Connectionists: Comparing speech recognition Word Error Rates is deceiptful, please stop

Wed Dec 16 11:27:50 EST 2015

The comments in reply to my original post (... including some of the 
ones I have received offlist) are getting surreal.

My main point was:  in the paper, humans were reported to have an error 
rate for speech recognition of one word in twenty.  If what we are 
talking about is ordinary, in-the-wild recognition of speech, that rate 
is transparently ridiculous.  Do you make a mistake recognizing every 
20th word you hear?

Clearly not.  The rate reported is for a human who is recognizing AND 
transcribing.

Yes, I am appealing to common sense to make that point:  but am I really 
supposed to do a factor analysis to demonstrate that it is 
"transparently ridiculous" to suggest that humans have a 1-in-20 error 
rate?   I suggested (that is all: suggested) that the real number for a 
pure recognition task was probably closer to 1 in 20,000 or less.  Do we 
really have to have a debate about how accurate that suggestion was, or 
how irresponsible I am to make the suggestion?  It is clearly not 1 in 
20, so I made a first stab at a better number.

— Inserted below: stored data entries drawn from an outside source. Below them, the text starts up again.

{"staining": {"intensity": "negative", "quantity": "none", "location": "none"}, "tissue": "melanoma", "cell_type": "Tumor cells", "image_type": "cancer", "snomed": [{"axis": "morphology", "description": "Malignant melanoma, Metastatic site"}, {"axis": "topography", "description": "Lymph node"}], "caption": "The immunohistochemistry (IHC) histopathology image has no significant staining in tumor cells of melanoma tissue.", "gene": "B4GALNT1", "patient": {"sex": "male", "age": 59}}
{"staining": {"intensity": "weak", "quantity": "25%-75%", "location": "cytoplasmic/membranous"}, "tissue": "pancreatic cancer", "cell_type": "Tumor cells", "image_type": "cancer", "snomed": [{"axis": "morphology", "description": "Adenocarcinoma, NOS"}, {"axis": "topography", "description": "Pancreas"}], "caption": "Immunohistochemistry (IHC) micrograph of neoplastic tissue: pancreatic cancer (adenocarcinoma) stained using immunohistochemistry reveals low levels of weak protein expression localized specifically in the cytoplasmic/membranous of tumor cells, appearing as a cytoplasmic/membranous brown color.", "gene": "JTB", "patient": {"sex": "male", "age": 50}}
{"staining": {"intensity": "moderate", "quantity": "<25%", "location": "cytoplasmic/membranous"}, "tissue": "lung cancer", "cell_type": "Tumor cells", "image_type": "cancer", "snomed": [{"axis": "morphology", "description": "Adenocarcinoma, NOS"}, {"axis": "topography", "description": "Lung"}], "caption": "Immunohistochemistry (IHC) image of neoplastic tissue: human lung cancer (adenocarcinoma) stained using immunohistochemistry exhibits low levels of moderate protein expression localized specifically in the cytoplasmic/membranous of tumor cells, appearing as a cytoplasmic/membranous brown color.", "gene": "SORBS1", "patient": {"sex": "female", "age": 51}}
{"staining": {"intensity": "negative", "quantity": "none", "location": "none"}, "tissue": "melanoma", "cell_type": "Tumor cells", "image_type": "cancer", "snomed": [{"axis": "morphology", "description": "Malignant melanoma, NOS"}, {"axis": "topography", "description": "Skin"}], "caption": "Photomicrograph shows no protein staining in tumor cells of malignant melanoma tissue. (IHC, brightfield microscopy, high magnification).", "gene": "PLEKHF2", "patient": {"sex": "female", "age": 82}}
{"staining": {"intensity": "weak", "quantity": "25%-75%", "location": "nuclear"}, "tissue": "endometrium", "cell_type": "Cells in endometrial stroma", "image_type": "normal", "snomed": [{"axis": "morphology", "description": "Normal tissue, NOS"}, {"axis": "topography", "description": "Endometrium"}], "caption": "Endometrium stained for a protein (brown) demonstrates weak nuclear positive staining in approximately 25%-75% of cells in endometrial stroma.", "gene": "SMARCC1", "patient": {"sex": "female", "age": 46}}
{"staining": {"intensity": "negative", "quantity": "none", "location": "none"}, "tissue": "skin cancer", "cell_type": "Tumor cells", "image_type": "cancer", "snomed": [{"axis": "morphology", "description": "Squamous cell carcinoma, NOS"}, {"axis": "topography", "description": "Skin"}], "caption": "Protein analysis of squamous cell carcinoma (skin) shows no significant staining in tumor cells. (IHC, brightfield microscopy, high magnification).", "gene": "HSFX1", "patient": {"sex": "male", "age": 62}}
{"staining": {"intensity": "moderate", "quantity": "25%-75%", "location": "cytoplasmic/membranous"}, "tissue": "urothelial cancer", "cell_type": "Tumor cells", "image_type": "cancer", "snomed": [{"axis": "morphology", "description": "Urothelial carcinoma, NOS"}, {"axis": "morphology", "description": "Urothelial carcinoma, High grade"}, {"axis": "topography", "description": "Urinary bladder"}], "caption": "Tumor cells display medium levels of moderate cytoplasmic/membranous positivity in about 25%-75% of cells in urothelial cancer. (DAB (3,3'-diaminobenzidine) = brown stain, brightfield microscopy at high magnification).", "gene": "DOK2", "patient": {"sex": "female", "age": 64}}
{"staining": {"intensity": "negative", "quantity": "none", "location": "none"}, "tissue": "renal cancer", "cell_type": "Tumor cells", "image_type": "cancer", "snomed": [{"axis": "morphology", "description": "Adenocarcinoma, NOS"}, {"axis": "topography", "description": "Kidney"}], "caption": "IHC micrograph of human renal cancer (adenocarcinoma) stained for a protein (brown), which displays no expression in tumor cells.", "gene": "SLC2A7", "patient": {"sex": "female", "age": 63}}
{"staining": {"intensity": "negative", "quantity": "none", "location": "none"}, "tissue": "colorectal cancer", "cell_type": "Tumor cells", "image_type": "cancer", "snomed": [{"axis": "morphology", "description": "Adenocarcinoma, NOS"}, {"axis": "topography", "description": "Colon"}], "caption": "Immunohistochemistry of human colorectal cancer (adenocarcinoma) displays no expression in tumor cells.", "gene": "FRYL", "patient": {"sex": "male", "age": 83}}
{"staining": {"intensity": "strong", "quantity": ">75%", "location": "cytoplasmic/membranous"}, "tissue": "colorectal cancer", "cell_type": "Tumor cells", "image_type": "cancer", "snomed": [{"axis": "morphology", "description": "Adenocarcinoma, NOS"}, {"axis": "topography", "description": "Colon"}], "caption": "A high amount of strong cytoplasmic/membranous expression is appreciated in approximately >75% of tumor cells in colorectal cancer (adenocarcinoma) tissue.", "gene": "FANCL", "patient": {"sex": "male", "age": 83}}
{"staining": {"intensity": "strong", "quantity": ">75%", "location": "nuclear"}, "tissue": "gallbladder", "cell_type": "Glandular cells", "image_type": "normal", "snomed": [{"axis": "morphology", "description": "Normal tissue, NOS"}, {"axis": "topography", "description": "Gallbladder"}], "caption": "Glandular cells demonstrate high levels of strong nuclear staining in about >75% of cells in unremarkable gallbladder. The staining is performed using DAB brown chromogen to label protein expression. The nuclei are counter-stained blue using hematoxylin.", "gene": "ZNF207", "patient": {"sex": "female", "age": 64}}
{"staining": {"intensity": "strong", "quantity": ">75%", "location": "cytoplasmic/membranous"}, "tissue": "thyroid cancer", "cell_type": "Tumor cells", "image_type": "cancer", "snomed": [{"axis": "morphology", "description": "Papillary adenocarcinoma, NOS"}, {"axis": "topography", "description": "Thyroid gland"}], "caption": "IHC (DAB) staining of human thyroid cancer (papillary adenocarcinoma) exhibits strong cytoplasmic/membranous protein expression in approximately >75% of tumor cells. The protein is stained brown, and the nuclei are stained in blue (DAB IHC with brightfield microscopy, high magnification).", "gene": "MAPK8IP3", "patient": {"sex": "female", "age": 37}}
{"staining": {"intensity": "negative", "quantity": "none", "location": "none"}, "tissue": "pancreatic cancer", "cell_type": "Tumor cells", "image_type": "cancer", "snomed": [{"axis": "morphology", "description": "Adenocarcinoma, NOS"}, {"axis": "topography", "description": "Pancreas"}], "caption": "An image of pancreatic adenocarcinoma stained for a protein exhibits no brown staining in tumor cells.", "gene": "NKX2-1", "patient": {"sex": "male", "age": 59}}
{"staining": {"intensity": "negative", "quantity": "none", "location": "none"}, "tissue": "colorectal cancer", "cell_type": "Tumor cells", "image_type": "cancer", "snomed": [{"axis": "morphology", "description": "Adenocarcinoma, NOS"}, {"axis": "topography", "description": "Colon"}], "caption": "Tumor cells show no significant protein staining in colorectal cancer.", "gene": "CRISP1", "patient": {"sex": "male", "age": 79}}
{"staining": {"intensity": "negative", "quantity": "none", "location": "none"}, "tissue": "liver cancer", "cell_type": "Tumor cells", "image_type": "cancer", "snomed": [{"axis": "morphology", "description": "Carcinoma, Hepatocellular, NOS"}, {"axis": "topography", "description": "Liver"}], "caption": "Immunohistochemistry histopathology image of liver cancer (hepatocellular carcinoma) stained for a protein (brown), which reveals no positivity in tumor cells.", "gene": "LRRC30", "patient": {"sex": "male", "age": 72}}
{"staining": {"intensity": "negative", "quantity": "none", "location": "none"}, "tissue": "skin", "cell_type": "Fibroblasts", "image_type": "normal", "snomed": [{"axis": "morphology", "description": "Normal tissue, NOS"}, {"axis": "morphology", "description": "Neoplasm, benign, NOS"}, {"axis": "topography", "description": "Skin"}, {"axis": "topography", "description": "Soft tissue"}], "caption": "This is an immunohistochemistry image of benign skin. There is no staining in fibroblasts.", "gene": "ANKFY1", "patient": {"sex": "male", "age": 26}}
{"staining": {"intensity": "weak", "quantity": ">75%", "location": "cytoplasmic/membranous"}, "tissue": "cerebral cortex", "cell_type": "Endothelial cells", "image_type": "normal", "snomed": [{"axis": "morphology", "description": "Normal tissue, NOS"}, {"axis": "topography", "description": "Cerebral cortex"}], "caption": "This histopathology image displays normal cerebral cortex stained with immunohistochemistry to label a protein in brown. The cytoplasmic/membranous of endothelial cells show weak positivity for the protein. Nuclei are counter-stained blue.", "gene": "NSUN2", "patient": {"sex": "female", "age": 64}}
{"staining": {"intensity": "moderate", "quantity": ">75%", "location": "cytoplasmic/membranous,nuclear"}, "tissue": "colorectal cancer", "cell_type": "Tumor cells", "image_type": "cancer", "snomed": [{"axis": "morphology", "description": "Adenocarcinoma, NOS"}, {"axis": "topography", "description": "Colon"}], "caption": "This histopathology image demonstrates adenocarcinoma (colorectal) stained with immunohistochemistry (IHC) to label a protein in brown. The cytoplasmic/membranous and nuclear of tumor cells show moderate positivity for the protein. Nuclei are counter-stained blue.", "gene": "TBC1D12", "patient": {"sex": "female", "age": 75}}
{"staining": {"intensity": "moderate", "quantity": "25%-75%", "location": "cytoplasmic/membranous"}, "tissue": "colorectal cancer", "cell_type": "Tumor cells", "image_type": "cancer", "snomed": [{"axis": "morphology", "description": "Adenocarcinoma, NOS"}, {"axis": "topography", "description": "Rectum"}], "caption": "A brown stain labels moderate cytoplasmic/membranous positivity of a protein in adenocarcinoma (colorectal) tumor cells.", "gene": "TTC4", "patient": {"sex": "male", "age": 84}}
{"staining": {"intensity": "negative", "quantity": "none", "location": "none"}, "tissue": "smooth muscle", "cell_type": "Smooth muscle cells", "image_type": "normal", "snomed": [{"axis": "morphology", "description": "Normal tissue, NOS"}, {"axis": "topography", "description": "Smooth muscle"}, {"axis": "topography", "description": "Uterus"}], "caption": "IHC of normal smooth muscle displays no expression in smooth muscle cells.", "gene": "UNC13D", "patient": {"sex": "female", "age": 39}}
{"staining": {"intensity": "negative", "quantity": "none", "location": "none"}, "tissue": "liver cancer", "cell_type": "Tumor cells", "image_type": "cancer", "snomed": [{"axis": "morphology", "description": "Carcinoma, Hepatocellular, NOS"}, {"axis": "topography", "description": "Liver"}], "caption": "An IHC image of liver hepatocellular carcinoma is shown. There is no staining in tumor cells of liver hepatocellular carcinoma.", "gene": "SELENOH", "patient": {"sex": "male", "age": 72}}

Secondly:  in BOTH the case of people naturally listening to speech (the 
lecture that I mentioned) and a transcriber trying to write down speech 
in an online task, there will be all kinds of high-level processing that 
makes a top-down contribution to the recognition task, so it makes no 
sense (Stefano Rovetta) to discount what I said about possible error 
rates of less than 1 in 20,000 when listening to a lecture.  Yes, you 
can help the recognition process by understanding the content of a 
lecture ... but so can the person doing transcription.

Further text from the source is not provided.